There were some major plusses
I never had to compromise
I see a lot of business owners stressed out about not getting enough clients, selling enough spots in their programs that they’re willing to try anything and everything. Including – working with the wrong people, adding on services that they really don’t enjoy and slashing their prices.
The good thing about having a job while you grow your business is that you’ll feel a lot less pressure to do any of that.
If you don’t get enough new clients every month, oh well, you still have your paycheque.
You’re able to spend time on your business foundations and be intentional about growing the business you want instead of one that just works for the moment.
Time constraints made me more productive
Another benefit of having less time to get things done is that you get more done in less time.
When I have something on my list, like write a blog post, it can take all day to write it.

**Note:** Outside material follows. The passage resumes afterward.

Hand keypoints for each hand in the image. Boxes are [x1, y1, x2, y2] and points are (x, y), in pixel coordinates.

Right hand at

But when I have a 2-hour window to get that blog post done, it always gets done.
So even now that I’m full-time, time limits are still the name of game for me.
Lots of financial wiggle room for reinvesting
I could reinvest aggressively which made me grow faster than I probably would have
Instead of relying on my business to support me, I was able to reinvest every penny I made back into the business for the first two years.

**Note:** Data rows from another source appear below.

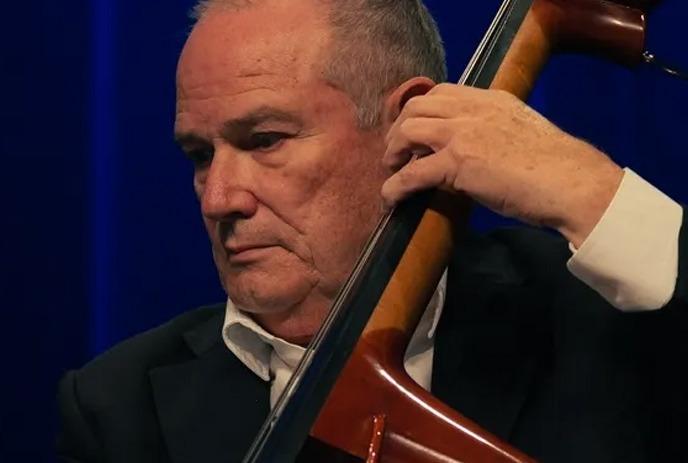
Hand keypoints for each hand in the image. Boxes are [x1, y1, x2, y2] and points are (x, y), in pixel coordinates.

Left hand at [381, 83, 623, 246]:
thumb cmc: (556, 167)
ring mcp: (464, 133)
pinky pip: (412, 173)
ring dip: (393, 151)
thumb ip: (493, 132)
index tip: (413, 130)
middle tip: (395, 151)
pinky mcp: (458, 162)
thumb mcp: (521, 132)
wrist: (572, 183)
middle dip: (399, 128)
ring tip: (391, 169)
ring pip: (409, 131)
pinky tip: (391, 196)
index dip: (420, 111)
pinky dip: (396, 185)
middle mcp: (473, 109)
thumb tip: (473, 151)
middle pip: (417, 107)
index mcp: (491, 99)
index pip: (442, 93)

If I hadn’t had this freedom, I would have been scared to invest in anything!
Why I made the decision to go full-time
I worked on my money mindset
This sounds a bit woo-woo, but it’s true. Over the past couple of years, I’ve done a ton of work on my money and success mindset. From all the books to courses I’ve gone through, the Lucky Bitch Bootcamp by Denise Duffield-Thomas is the best.
The key for me was getting clear about what my first class life looked like. And I realised it was more about owning my own time, having the complete freedom to pursue projects that I felt passionate about and the ability to work from anywhere than about accumulating a pile of material things.
Being able to do whatever I wanted instead of dragging myself to a job I didn’t enjoy anymore became a symbol of ultimate luxury for me.
My job started being a barrier to growth
At some point, my job started to get in the way of growing my business. I’d hired people and signed up for expensive tools to help me run it so I could keep doing both. But at a certain point, I questioned how far I’d go to keep juggling or whether it was time to just make a choice.
The choice was made when I almost turned down a slew of exciting opportunities because of the time factor. The Universe was sending me signs, I just had to wake up and pay attention.
I read a certain book
I was part of a Secret Santa exchange and received a book that had been recommended to me again and again in the past. I took it as a sign and got the audiobook to listen to during my commute.
Playing Big: Practical Wisdom for Women Who Want to Speak Up, Create, and Lead was a total game changer.
From breaking up with praise, to understanding where my experience with fears came from, to setting gift goals – as soon as I read it, I know it was time to give my notice.
Why I wrote this post
I felt I needed to write this post for a few reasons. First, I wanted to mark the occasion. This is a big change in my business and life, and I’ve resolved to be more open with what’s really going on in my business – the good, the bad and ugly. I completely shocked my mastermind buddies when they found out I had a job which let me know I hadn’t done a great job of being completely open about it.
Second, if anyone reading this is also double-dutying – you’re not alone, and I commend you for rocking both a job and your biz at the same. It’s not easy, but it’s possible (for awhile at least!)
Are you growing your business part-time? Or did you when you first started?